A large collection of British Naval and Marine fatalities in the First World War has recently been made available online.
Ancestry.co.uk says: “World War I wasn’t just about trench warfare in the Somme and Ypres. While the front lines clashed in France and Belgium, an equally important conflict was being fought at sea. Our new collection honours those who lost their lives in this conflict.
“Royal Navy and Royal Marine War Graves Roll, 1914-1919, is the largest collection of British WWI naval casualties available anywhere online. It details over 40,000 sailors from the Royal Navy and Royal Marines who died all over the world.
“Find a naval ancestor here, and you’ll discover their rank, service number, the name of their ship, date and cause of death, and where they were buried. You may even find a next–of–kin – providing a vital clue for further research.

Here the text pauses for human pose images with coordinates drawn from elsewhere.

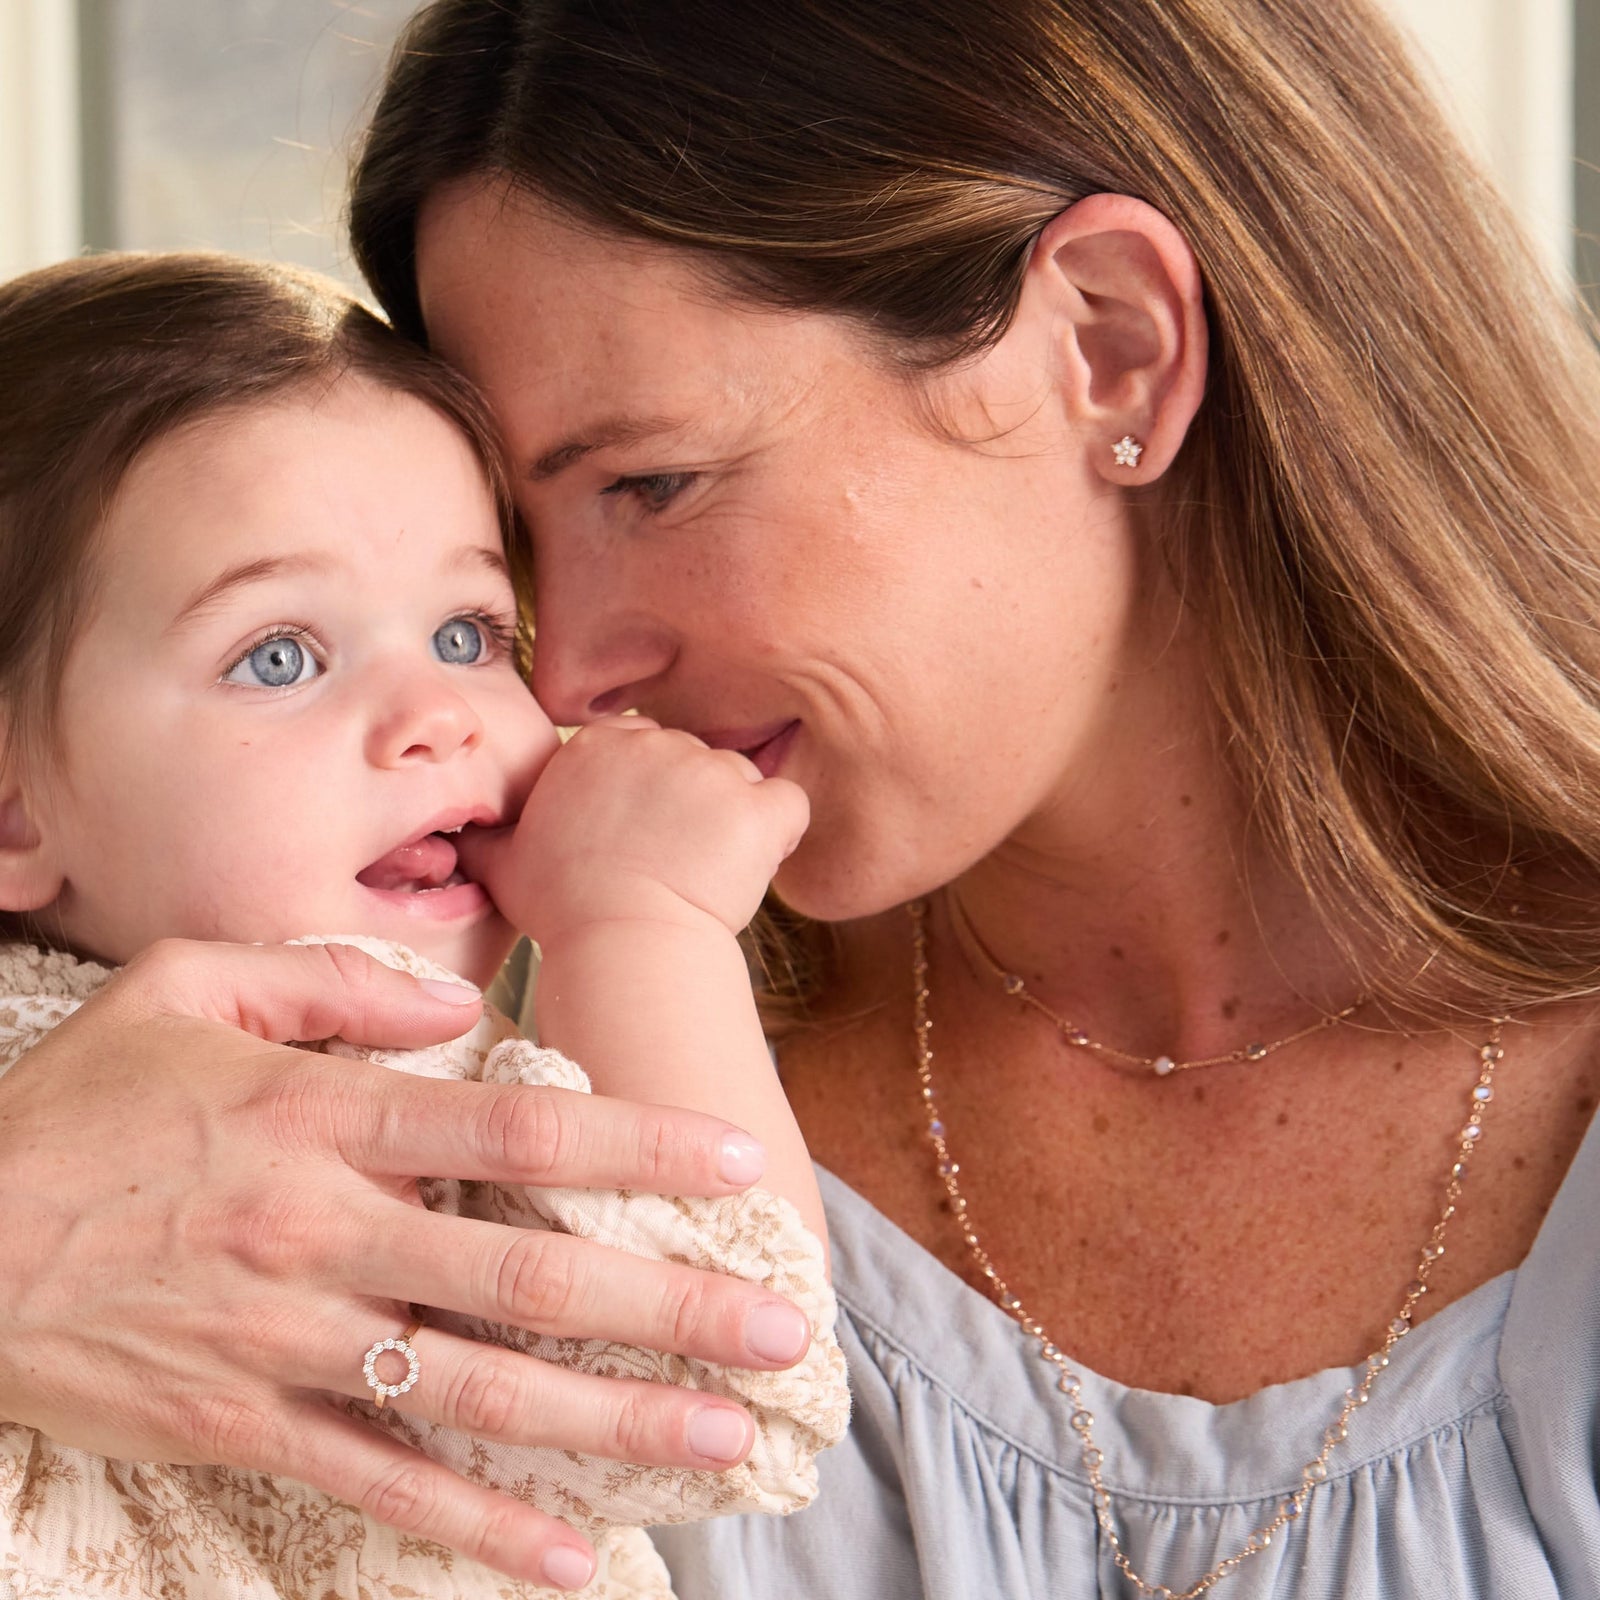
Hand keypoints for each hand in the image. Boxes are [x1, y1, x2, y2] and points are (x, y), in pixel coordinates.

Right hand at [0, 939, 807, 1588]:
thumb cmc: (75, 1102)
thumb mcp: (184, 985)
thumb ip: (330, 978)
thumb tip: (452, 1005)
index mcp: (323, 1117)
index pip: (517, 1128)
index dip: (638, 1144)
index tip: (737, 1162)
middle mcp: (323, 1232)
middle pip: (526, 1278)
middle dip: (670, 1308)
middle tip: (782, 1332)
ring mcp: (285, 1340)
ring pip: (476, 1392)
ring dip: (610, 1422)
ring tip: (721, 1439)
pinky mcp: (238, 1426)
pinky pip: (377, 1484)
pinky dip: (473, 1527)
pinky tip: (566, 1559)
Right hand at [463, 716, 809, 945]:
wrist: (622, 944)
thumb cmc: (563, 910)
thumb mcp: (507, 867)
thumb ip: (489, 837)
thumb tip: (461, 835)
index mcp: (597, 744)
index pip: (644, 750)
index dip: (650, 795)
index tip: (640, 838)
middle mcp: (657, 743)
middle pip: (693, 761)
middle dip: (692, 805)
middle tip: (672, 862)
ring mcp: (711, 771)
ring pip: (740, 780)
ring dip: (733, 821)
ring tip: (707, 874)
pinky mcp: (757, 806)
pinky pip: (788, 806)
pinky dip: (780, 833)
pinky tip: (754, 867)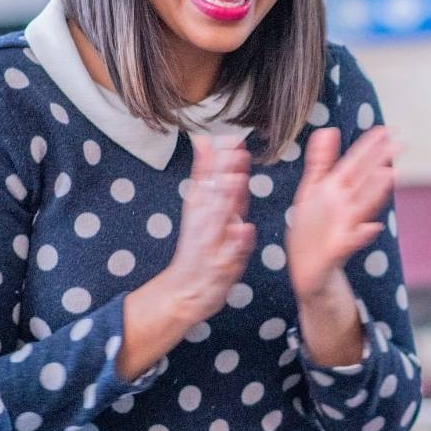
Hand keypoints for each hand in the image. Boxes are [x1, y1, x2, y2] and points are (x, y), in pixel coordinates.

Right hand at [118, 136, 254, 376]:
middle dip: (224, 172)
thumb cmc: (199, 248)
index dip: (219, 159)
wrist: (184, 293)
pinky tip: (245, 230)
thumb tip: (204, 141)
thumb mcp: (200, 208)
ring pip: (220, 220)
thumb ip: (205, 176)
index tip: (231, 137)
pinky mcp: (219, 267)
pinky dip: (238, 243)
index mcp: (200, 209)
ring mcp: (211, 245)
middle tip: (236, 149)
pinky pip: (230, 255)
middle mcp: (203, 224)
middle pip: (214, 194)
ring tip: (239, 180)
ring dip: (229, 200)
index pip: (208, 180)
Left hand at [285, 127, 394, 301]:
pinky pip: (348, 243)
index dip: (368, 147)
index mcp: (335, 192)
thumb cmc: (312, 232)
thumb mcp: (312, 192)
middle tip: (400, 145)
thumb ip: (320, 161)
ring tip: (389, 175)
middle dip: (379, 163)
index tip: (385, 129)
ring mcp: (343, 229)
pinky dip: (361, 236)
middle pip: (363, 182)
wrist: (310, 273)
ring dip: (376, 193)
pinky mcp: (336, 253)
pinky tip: (371, 228)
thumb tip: (329, 129)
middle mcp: (344, 208)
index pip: (354, 165)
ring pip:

The records include both officers and ratings.
“You can use the records to follow the marine services’ fate through the War. Their biggest blow came at the Battle of Jutland, off Denmark, when HMS Queen Mary was sunk, taking more than 1,200 souls to the sea bed with her.
“HMS Invincible, Good Hope, Defence and many other ships also sank in WWI, causing thousands more deaths. However major sea battles were rare and in many smaller encounters only one or two sailors were killed.
“Often they gave their lives protecting cargo vessels from the new threat at sea – U–boats, used in an attempt to blockade Britain. The Navy responded with heavily armed, steel–hulled battleships, cruisers and minesweepers, providing security for transatlantic convoys.”